All of this is happening as the biggest Hollywood AI deal to date hangs in the air: the Disney+/OpenAI partnership that will help flood the platform with user-generated Sora 2.0 content.
As the fighting intensified, politicians also intervened. Democratic Sen. Bernie Sanders, a rising anti-AI force, recently traveled to California to meet with tech executives and Silicon Valley congressman Ro Khanna, and told reporters shortly before his trip that he hoped the AI bigwigs would address his concerns.
“It would be a huge mistake not to understand that we are deeply concerned about the transformative impact that these technologies will have, and that we are completely unprepared to deal with them,” Sanders said. He said he plans to communicate this to executives.
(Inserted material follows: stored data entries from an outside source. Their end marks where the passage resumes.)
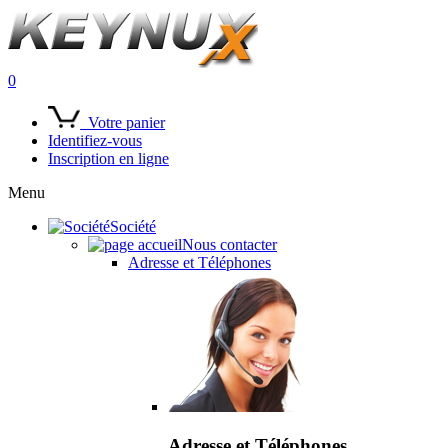
0
Votre panier
Identifiez-vous
Inscription en ligne
Menu
Société
Nous contacter
Adresse et Téléphones
Adresse et Téléphones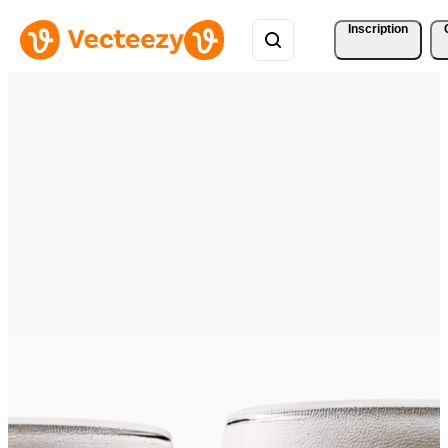
Inscription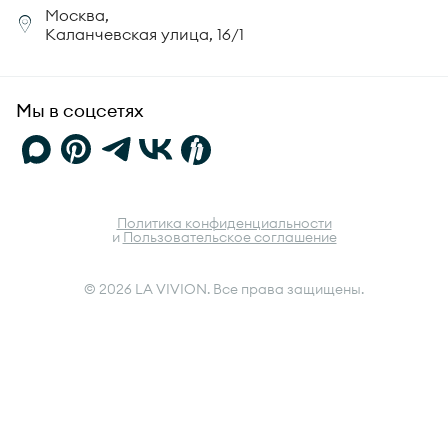
Москва,
Юридическая информация
Каланчевская улица, 16/1
FAQ
Мы в соцсетях
Политика конфиденциальности
и
Пользовательское соглашение
© 2026 LA VIVION. Все права защищены.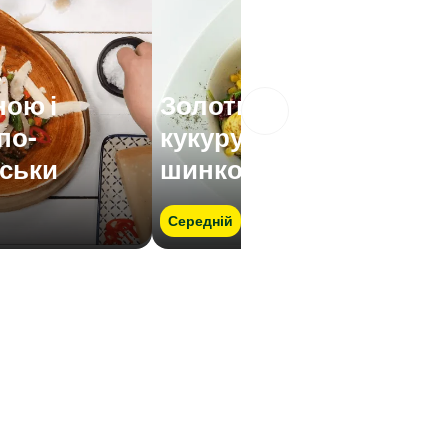
з
ою і
Золотисті млинці з
по-
кукурудзою,
ськи
шинкою і спаржею
Середній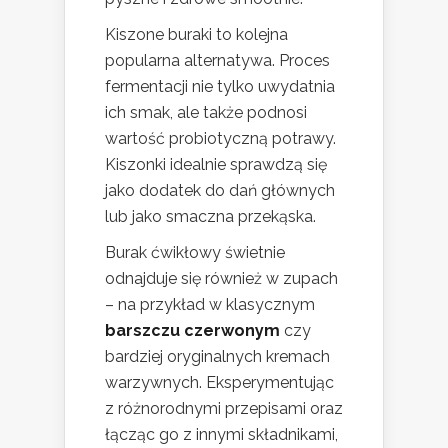
Kiszone buraki to kolejna
popularna alternatywa. Proces
fermentacji nie tylko uwydatnia
ich smak, ale także podnosi
wartość probiotyczną potrawy.
Kiszonki idealnie sprawdzą się
jako dodatek do dań głównych
lub jako smaczna przekąska.
Burak ćwikłowy świetnie
odnajduje się również w zupach
– na przykład w klasycznym
barszczu czerwonym
czy
bardziej oryginalnych kremach
warzywnych. Eksperymentując
z różnorodnymi przepisami oraz
łącząc go z innymi składnikami,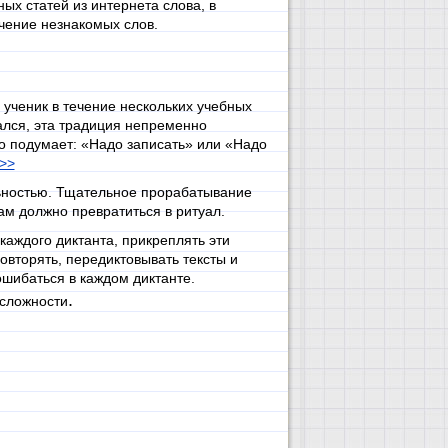
ых статей из интернета слова, в
чение незнакомых слов.
 ученик в течение нескольких учебных
бался, эта традиция непременно
но подумает: «Надо записать» или «Надо
>>
ьностью. Тщательное прорабатывание
ам должно превратиться в ритуал.
аждого диктанта, прикреплять эти
овторять, передиктовывать тексты и
ошибаться в каждом диктанте.
.
 сложности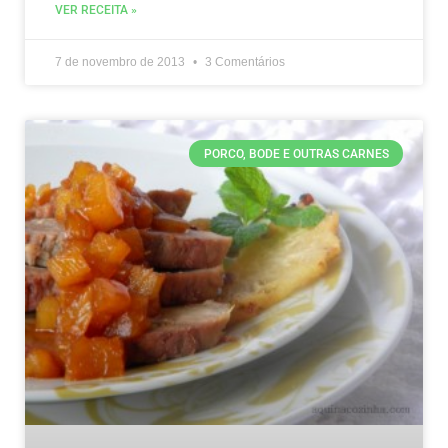
VER RECEITA »
7 de novembro de 2013
3 Comentários
PORCO, BODE E OUTRAS CARNES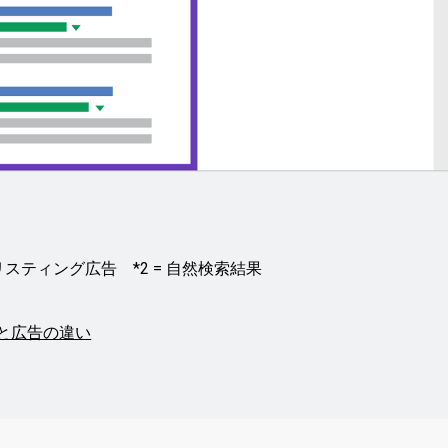
= リスティング広告 *2 = 自然検索結果
果と広告の違い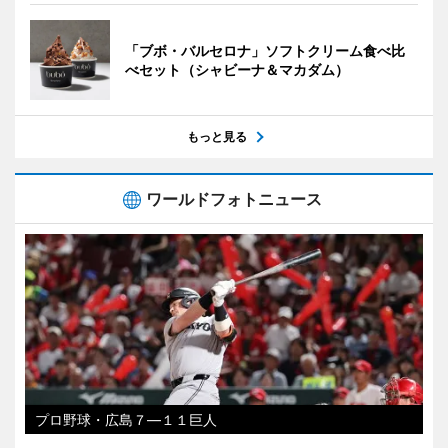
「ブボ・バルセロナ」ソフトクリーム食べ比
べセット（シャビーナ＆マカダム）
もっと見る
ワールドフォトニュース
プロ野球・広島７―１１巨人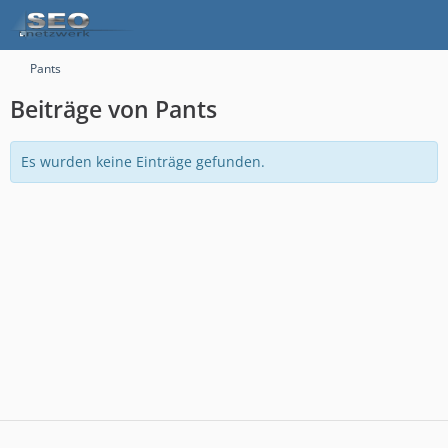
Pants
Beiträge von Pants
Es wurden keine Einträge gefunden.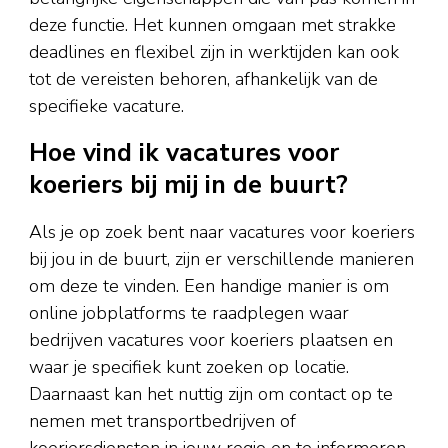
deze functie. Het kunnen omgaan met strakke
deadlines en flexibel zijn in werktijden kan ook
tot de vereisten behoren, afhankelijk van de
specifieke vacature.
Hoe vind ik vacatures voor
koeriers bij mij in de buurt?
Als je op zoek bent naar vacatures voor koeriers
bij jou in de buurt, zijn er verschillende manieren
om deze te vinden. Een handige manier is om
online jobplatforms te raadplegen waar
bedrijven vacatures voor koeriers plaatsen en
waar je specifiek kunt zoeken op locatie.
Daarnaast kan het nuttig zijn om contact op te
nemen met transportbedrijven of
koeriersdiensten in jouw regio en te informeren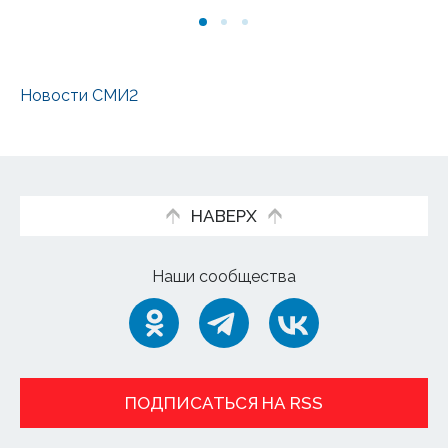
Новости СМИ2
НАВЕРХ
Наши сообщества
ПОДПИСАТЬСЯ НА RSS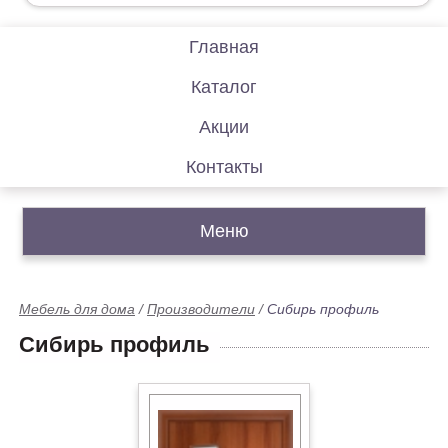
Главная
Каталог
Акции
Контакты
Меню
Мебель для дома
/
Производители
/
Сибирь профиль
Сибирь профиль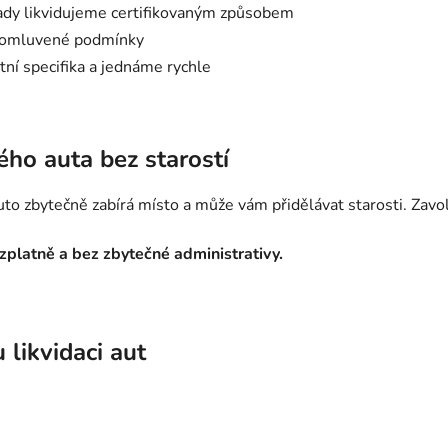
ady likvidujeme certifikovaným způsobem
 domluvené podmínky
ní specifika a jednáme rychle
ého auta bez starostí
to zbytečně zabírá místo a může vám přidělávat starosti. Zav
ezplatně a bez zbytečné administrativy.
 likvidaci aut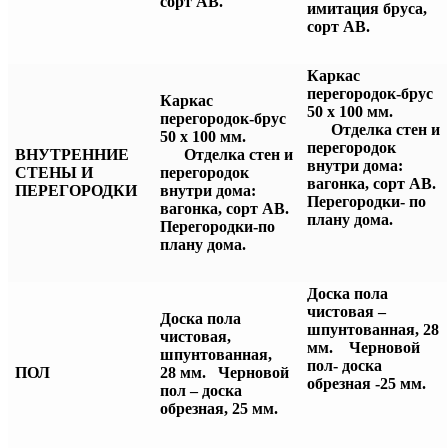
сорт АВ.
имитация бруса,
сорт АВ.
Каркас
перегородок-брус
Каркас
50 х 100 мм.
перегородок-брус
Отделка стен
и
50 х 100 мм.
перегородок
ВНУТРЕННИЕ
Отделка стен и
внутри дома:
СТЕНЫ И
перегородок
вагонка, сорт АВ.
ПЕРЕГОРОДКИ
внутри дома:
Перегородки- по
вагонка, сорт АВ.
плану дома.
Перегородки-по
плану дома.
Доска пола
чистовая –
Доска пола
шпунтованная, 28
чистовая,
мм. Черновой
шпунтованная,
пол- доска
ПОЛ
28 мм. Черновой
обрезная -25 мм.
пол – доска
обрезная, 25 мм.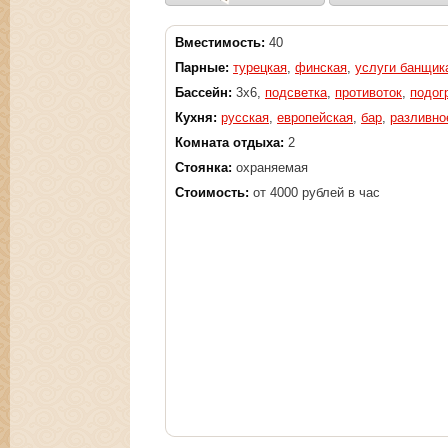
Вместимость:
40
Парные:
турецкая
,
финская
,
услуги банщик
Бассейн:
3x6,
подсветка
,
противоток
,
подог
Кухня:
русская
,
европейская
,
бар
,
разливно
Комната отдыха:
2
Стоянка:
охраняемая
Стоимость:
от 4000 рублей в час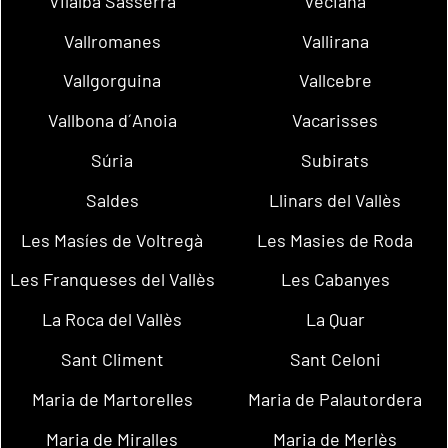
Vilalba Sasserra
Veciana
Vallromanes
Vallirana
Vallgorguina
Vallcebre
Vallbona d´Anoia
Vacarisses
Súria
Subirats
Saldes
Llinars del Vallès
Les Masíes de Voltregà
Les Masies de Roda
Les Franqueses del Vallès
Les Cabanyes
La Roca del Vallès
La Quar
Sant Climent
Sant Celoni
Maria de Martorelles
Maria de Palautordera
Maria de Miralles
Maria de Merlès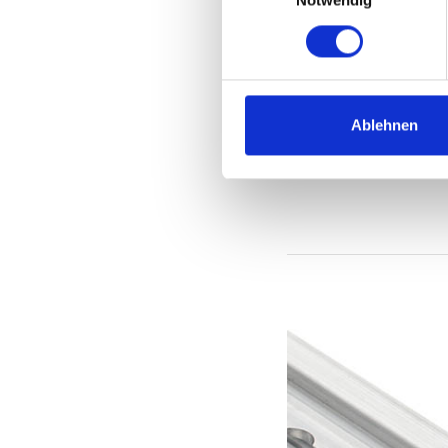
Notwendig
Ablehnen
Sanders said he recently met Jeffrey Hinton, the godfather of AI who sounded the alarm, and argued that new intelligences that threaten jobs and humanity are emerging faster than he can handle them, and that this helped shape his thinking.
Grassroots activity in the industry remains active. After helping launch an industry-wide Creators Coalition on AI to address risks. Everything at once, wherever you are Director Daniel Kwan continued to beat the drum, telling the audience at a Sundance panel, “There’s a sense that this technology is inevitable.” Not so, he said. “Filmmakers, you are the experts. You are the storytelling experts.” “We cannot allow the technology industry to dictate the terms of our industry.”
Meanwhile, 2023 Strike Guild Advisor Justin Bateman, another creator with a history of fighting back, was planning his own offensive. The founders of Credo23, a seal of approval for creative works that demonstrate a lack of use of AI, are debuting their second “no AI” film festival in Hollywood in March, and have recruited major celebrity attendees and speakers, including 2025 Oscar heavyweights Sean Baker, Gus Van Sant, and Matthew Weiner.
Bateman says he is hurt not only by the backlash from Hollywood, but also by audience backlash from polls like the Super Bowl. “If generative AI is being integrated into entertainment and the people who are supposed to watch it don’t want it, who is your real customer?” she asks.
She remains outraged that Hollywood’s biggest companies, like Disney, are doing business with AI companies that trained their models on unauthorized data.
“It’s like, ‘Hey, you’re stealing from us, so I’m going to invest in your theft business so you can stop stealing,'” she says.